Sources of knowledge Good (design) judgment adds value by enabling sagacious action. It takes into account the tremendous richness of reality’s complexity, which characterizes life and informs our subconscious. Good judgment involves both tacit knowledge and our subconscious, which are inseparable of the knower. For this reason Churchman prefers to define good judgment as a well-substantiated belief, which can be based on an inter-subjective boundary critique (as proposed in Wicked Solutions). For real improvements, i.e.. those exhibiting wisdom and beauty, judgment must be fed by creativity and innovation. The two final sources of support for good judgment are scientific (i.e. verifiable, non-personal) knowledge and experience.
Kinds of design judgment TDW makes a clear distinction between client judgment and design judgment, recalling Churchman’s client and planner categories. The client judgment concerns mostly: the approach (e.g. design or not), desiderata (i.e. that-which-is-desired i.c. by the client; the desiderata define purpose), and worth (e.g. qualities, systemic consequences). Designer judgment is more complex. First of all the designer formulates framing judgment – based on the initial client judgment – to orient the design process. (This recalls the framing step in Wicked Solutions, but there are more parallels). During the actual design process, the designer uses most if not all of 10 design judgment types: default judgments, off-hand judgments (cf. Rittel), appreciative judgments (cf. Vickers), appearance judgments, quality judgments, instrumental judgments, navigational judgments, compositional judgments, connective judgments, and core judgments. The latter link design to core values of the designer and the client. Mediative judgment balances and apportions the different types of designer judgments.
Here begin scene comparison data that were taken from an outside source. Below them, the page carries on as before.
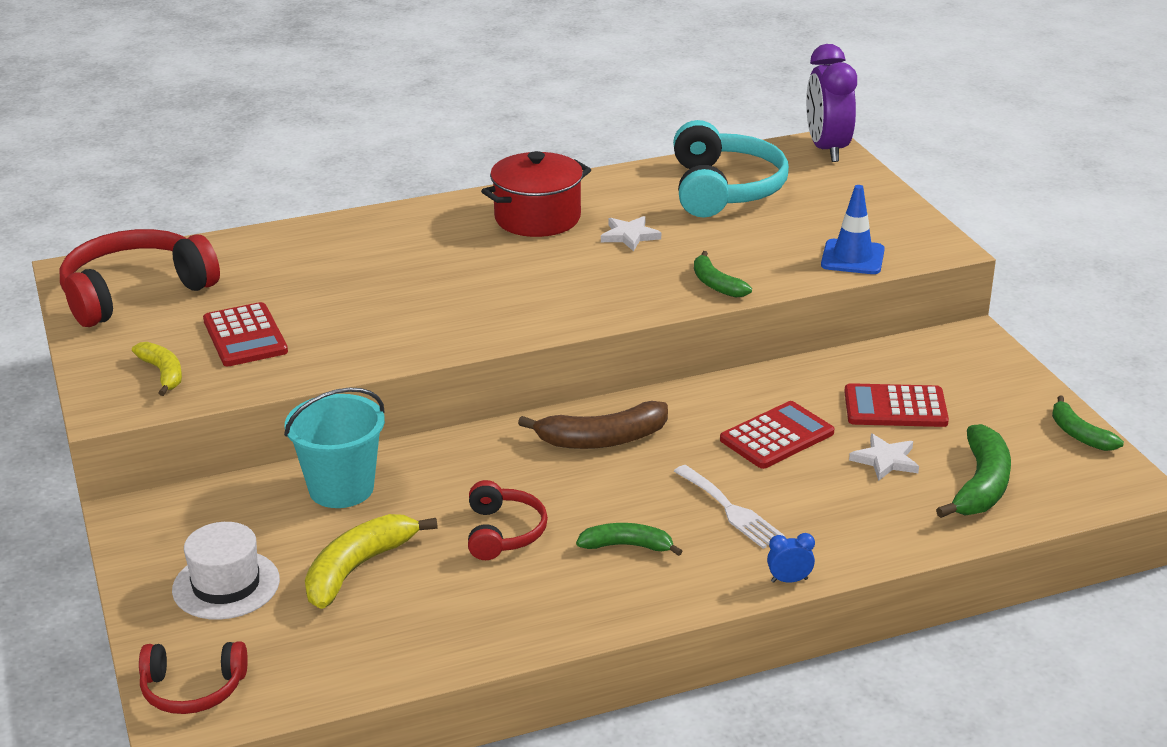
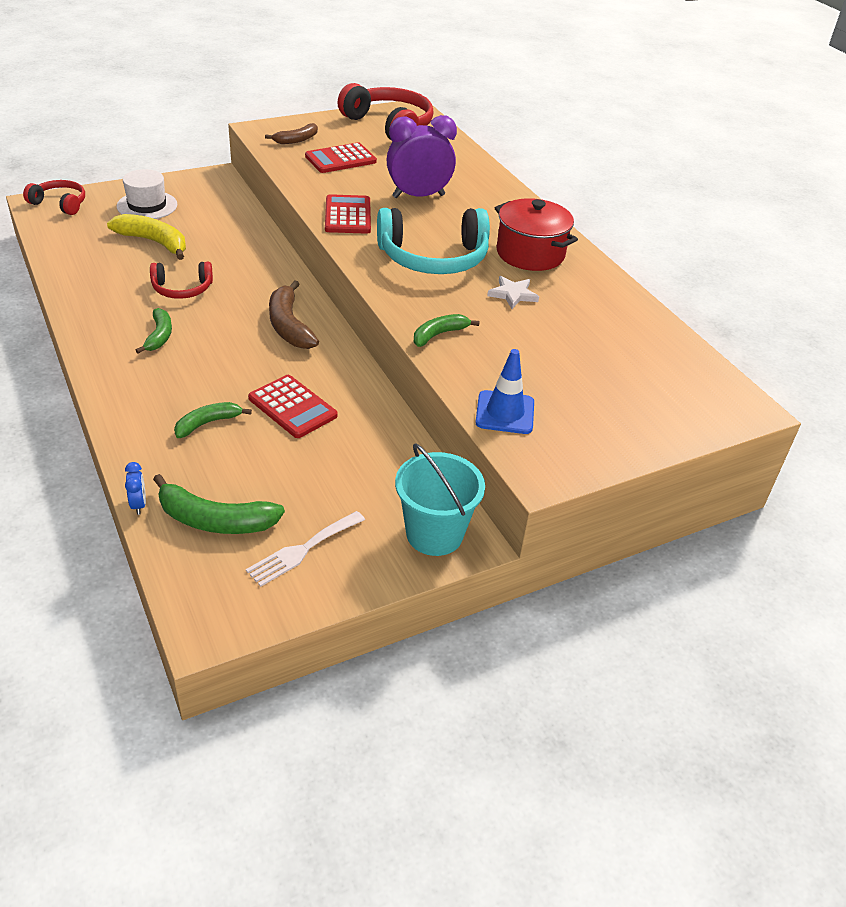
camera: 80 degrees right, 10 degrees up
yellow banana [132,342,182,396] -> brown banana [265,123,318,144]
red headphones [139,641,248,714] -> red headphones turned 120 degrees clockwise [23,180,85,215]
turquoise bucket [284,387,385,508] -> turquoise bucket moved to [395,443,485,556]
turquoise headphones [673,120,789,218] -> turquoise headphones moved to [377,208,490,274]
white fork [674,465,785,549] -> white fork moved to [246,511,365,587]
blue clock [767,533,815,583] -> blue clock moved to [125,462,146,515]
purple clock [806,44,857,162] -> purple clock moved to [386,115,457,198]
red calculator [844,383,949,427] -> red calculator moved to [325,194,371,234]
white star [849,434,919,481] -> none
green banana [1052,395,1124,451] -> green banana moved to [174,402,252,438]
Judgment as a process Client judgment is an initial necessity, but continues throughout the design process. Client judgment and designer judgment influence each other. Client judgment instills accountability, especially concerning systemic effects. Client judgment is affected by increased understanding, new ideas, and creative insights gained throughout the process. Framing judgments not only determine but also involve relationship building to enable the formation of a well-functioning design team of diverse individuals. Mediation brings together individuals and judgments in a holistic way. “This is not a process of averaging or compromise, but of instrumental intervention between absolutes, ideals, and creative ideas,” which passes back and forth from inquiry to design. (In Wicked Solutions Option one-and-a-half is used as final step to combine the best of both the actual and the ideal world into an innovative, realistic design.)
Note: “Wicked Solutions” in this blog post refers to Wicked solutions: a systems approach to complex problems, published by Williams and Van ’t Hof in 2014 and available from http://gum.co/wicked. These references point to the insight that TDW provides the foundations, fundamentals, and metaphysics for understanding and assessing the limits and worth of Wicked Solutions. Bracketing indicates that the blog post can also be understood without considering the references to Wicked Solutions.